No conto de Clarice Lispector, “Um dia a menos”, podemos acompanhar os pensamentos de Margarida Flores, em um dia sozinha. É algo que beira ao desespero. Na peça que assisti, há um tempo atrás, baseada no conto, Ana Beatriz Nogueira interpretou Margarida diante da plateia. Foram minutos marcantes.

Por que estou falando sobre isso?!

A solidão pode estar presente nas mais diversas produções artísticas: plásticas, cênicas e musicais, além da literatura, claro. Ela pode ser tema ou estar subentendida no que envolve alguma produção subjetiva. Na maioria das vezes, a solidão é vista como ruim, algo a ser evitado e incompreendido. Ela é abstrata e a sua definição é ampla. Obviamente que a experiência da solidão pode mobilizar sentimentos indesejados e dolorosos.
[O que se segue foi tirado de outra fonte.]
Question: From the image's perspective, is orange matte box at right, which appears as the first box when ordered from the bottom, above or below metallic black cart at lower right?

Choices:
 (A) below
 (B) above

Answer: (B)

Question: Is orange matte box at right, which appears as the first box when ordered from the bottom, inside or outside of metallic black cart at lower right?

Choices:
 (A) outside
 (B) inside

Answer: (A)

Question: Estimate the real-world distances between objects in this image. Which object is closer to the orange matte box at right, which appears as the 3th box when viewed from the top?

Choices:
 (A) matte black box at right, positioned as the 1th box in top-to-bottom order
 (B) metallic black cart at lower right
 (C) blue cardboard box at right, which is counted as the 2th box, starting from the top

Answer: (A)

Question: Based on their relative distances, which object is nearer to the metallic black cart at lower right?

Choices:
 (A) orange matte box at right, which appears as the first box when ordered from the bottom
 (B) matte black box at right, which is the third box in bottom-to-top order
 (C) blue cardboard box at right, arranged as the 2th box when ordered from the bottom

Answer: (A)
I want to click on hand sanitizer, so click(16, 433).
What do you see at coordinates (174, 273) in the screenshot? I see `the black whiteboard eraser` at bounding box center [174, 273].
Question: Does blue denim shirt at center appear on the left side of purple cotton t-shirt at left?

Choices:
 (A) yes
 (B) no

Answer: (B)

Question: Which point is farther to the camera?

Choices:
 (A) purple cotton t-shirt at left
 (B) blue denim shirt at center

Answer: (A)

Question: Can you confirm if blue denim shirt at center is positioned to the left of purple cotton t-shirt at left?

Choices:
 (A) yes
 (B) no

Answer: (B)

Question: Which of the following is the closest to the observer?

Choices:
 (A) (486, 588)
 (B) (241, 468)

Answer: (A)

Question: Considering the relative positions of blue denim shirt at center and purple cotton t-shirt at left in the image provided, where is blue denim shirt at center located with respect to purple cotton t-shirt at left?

A presença da ausência, seja aquela no sentido físico mesmo ou na falta de relacionamentos significativos/ou conexões afetivas satisfatórias (estar junto de pessoas, mas no fundo estar desacompanhada), são fatores de análise interessantes quando falamos de solidão. Há camadas na solidão.
“Luz solar em uma cafeteria”, Edward Hopper, 1958.
Podemos pensá-la na dimensão do desenvolvimento psíquico humano. Autores como Freud e, especialmente Melanie Klein, Winnicott e Lacan, abordaram o tema de modo a entender o lugar da experiência da solidão no desenvolvimento emocional e na integração do Ego. De maneira geral, a existência da falta, mesmo em um contexto social, faz parte dos conflitos internos de cada um.

O isolamento também pode indicar um resguardo do Eu diante de dificuldades e desprazeres que por ventura possam fazer parte do contato com o Outro. Por outro lado, o estar só pode favorecer o trabalho intelectual e reduzir a influência do grupo, abrindo espaço para a originalidade, como nos indica Freud. Lacan, Winnicott e Klein abordam o tema da solidão a partir do entendimento das relações de objeto e suas dinâmicas, que afetam o desenvolvimento psíquico da pessoa. Klein escreveu o artigo “Sobre o sentimento de solidão (1963 – texto póstumo)” e Winnicott, “A capacidade para estar só (1958)”, que coloca isso como uma característica muito importante de maturidade psíquica.
A palavra solitude também está em nosso vocabulário e, diferente de solidão, não traz um pesar ou sentimento ruim. Geralmente ela está associada ao bem-estar da própria companhia.

Esse é um assunto inesgotável, que pode ser retomado em momentos futuros. E você, como se sente na presença da solidão?
Referência
Tatit, Isabel (2012). Do discurso de isolamento a uma experiência de solidão. Dissertação de mestrado em Psicologia Social. Pontifícia Universidade Católica de São Paulo (PUC-SP), São Paulo.
Imagem destacada no post: “Composição (Figura Só)”, Tarsila do Amaral, 1930.